Audience - Collective group of people reading any media text.
Institution – An established organization or company, e.g. the BBC, that provides media content, whether for profit, public service or another motive. This involves you understanding of the media as a business, the relationship between institutions and the public and media as a form of power.
Q. Think about the number of ways you can ‘read’ something produced by the BBC?
TASK - Go to the Doctor Who website.
HYPERLINK "http://www.bbc.co.uk/doctorwho/s4/"http://www.bbc.co.uk/doctorwho/s4/
Q. How can you, as a member of an audience, 'engage with' or 'view' Doctor Who...? How many different forms of ‘media’ are offered?
A. It is very interactive; you can watch clips, read text, look at images, play games and also listen to pod casts. You can also create trailers and doctor who comics.
The name we give to this coming together of different ‘media’ is your third keyword:
Convergence - Hardware and software coming together across media, and companies coming together across similar boundaries. This makes the distinction between different types of media and different media industries increasingly dubious.
Q. How would you usually watch an episode of Doctor Who? TV, perhaps? Now think of the other ways you can watch an episode...
On BBC iplayer, on the Doctor Who website, on Youtube.
Q. What links these formats?
A. They’re all digital, your fourth keyword...
Digital technology has led to increasing uncertainty over how we define an audience, with general agreement that the notion of a large group of people, brought together by time, responding to a single text, is outdated and that audiences now are ‘fragmented’.
Key Points to remember...
In media studies we focus on ‘the contemporary’.
Q. What does this mean if, for example, we are to study the film industry in Britain?
A. You study the films that are out at the moment.
We are also keen to focus on convergence as a key agent of change.
Q. Why is it so important?
A. Because it’s one of the most important things that’s happening now.
Q. How does the film industry 'converge' with the Internet?

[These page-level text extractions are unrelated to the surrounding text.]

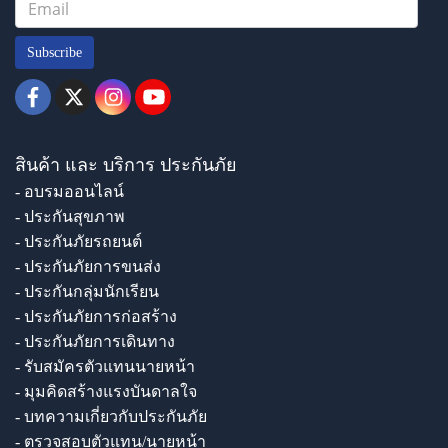
Subscribe
สินค้า และ บริการ ประกันภัย
- อบรมออนไลน์
- ประกันสุขภาพ
- ประกันภัยรถยนต์
- ประกันภัยการขนส่ง
- ประกันกลุ่มนักเรียน
- ประกันภัยการก่อสร้าง
- ประกันภัยการเดินทาง
- รับสมัครตัวแทนนายหน้า
- มุมคิดสร้างแรงบันดาลใจ
- บทความเกี่ยวกับประกันภัย
- ตรวจสอบตัวแทน/นายหน้า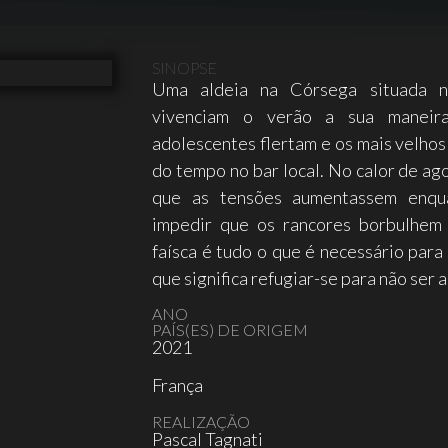
SINOPSE
Uma aldeia na Córsega situada n
vivenciam o verão a sua maneira
adolescentes flertam e os mais velh
do tempo no bar local. No calor de ag
que as tensões aumentassem enqua
impedir que os rancores borbulhem 
faísca é tudo o que é necessário para
que significa refugiar-se para não ser
ANO
PAÍS(ES) DE ORIGEM
2021
França
REALIZAÇÃO
Pascal Tagnati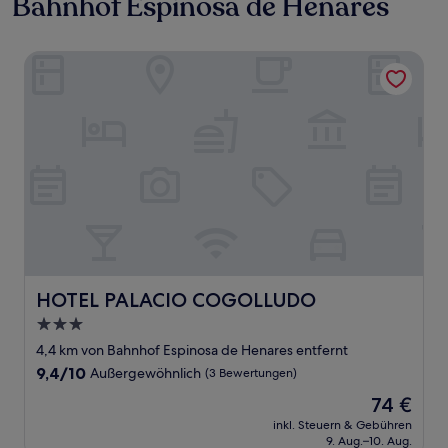
Bahnhof Espinosa de Henares
HOTEL PALACIO COGOLLUDO
HOTEL PALACIO COGOLLUDO
HOTEL PALACIO COGOLLUDO
3.0-
Sterne-
4,4 km von Bahnhof Espinosa de Henares entfernt
Unterkunft
9.4
9,4/10
Außergewöhnlich
(3 Bewertungen)
von
Der
74 €
10,
Preis
Außergewöhnlich,
inkl. Steuern & Gebühren
beträgt
9. Aug.–10. Aug.
(3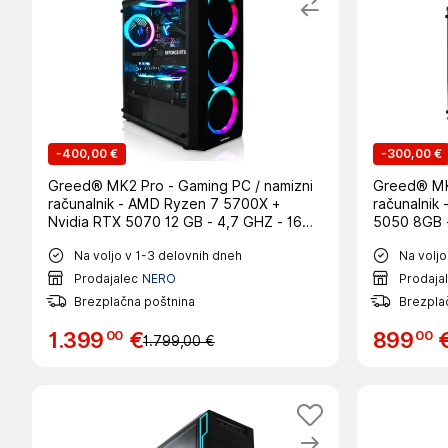
-
400,00 €
-
300,00 €
Greed® MK2 Pro - Gaming PC / namizni
Greed® MK2
računalnik - AMD Ryzen 7 5700X +
računalnik
Nvidia RTX 5070 12 GB - 4,7 GHZ - 16
5050 8GB -
GB DDR4 - 2TB SSD - 4K - WLAN - Win11
512GB SSD 
Na voljo v 1-3 delovnih dneh
Na voljo
Pro
Prodajalec
NERO
Prodaja
Brezplačna poštnina
Brezpla
00
00
1
.
399
€
899
1.799,00 €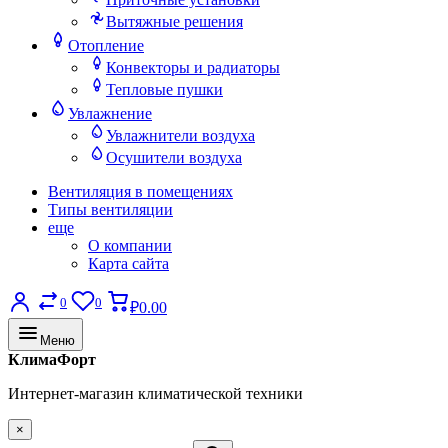
Вытяжные решения
Отопление
Конвекторы и радиаторы
Тепловые пушки
Увлажнение
Увлажнители воздуха
Осушители воздуха
Вентиляция в помещениях
Типы вентиляции
еще
О компании
Карта сайта
0
0
₽0.00
Меню
КлимаФорт
Интернет-магазин климатической техники
×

A. Many films now have a website or websites dedicated to that film where you are engaged through many different types of media. You can also watch films on the Internet on certain sites. There are also many pictures on the Internet that are published by a film and some unofficial ones too, and finally, you can read articles and reviews of a film.
Finally, we are interested in how things are changing.
Within the context of not only conv dicergence, but also ownership, technologies and globalisation.
More key words – ownership and technologies are pretty straightforward however…
Globalisation means - The shift in media distribution from local or national to international and the whole world at once. Culturally, describes the process of ‘sameness’ over the world, typified by the availability of McDonalds in most nations.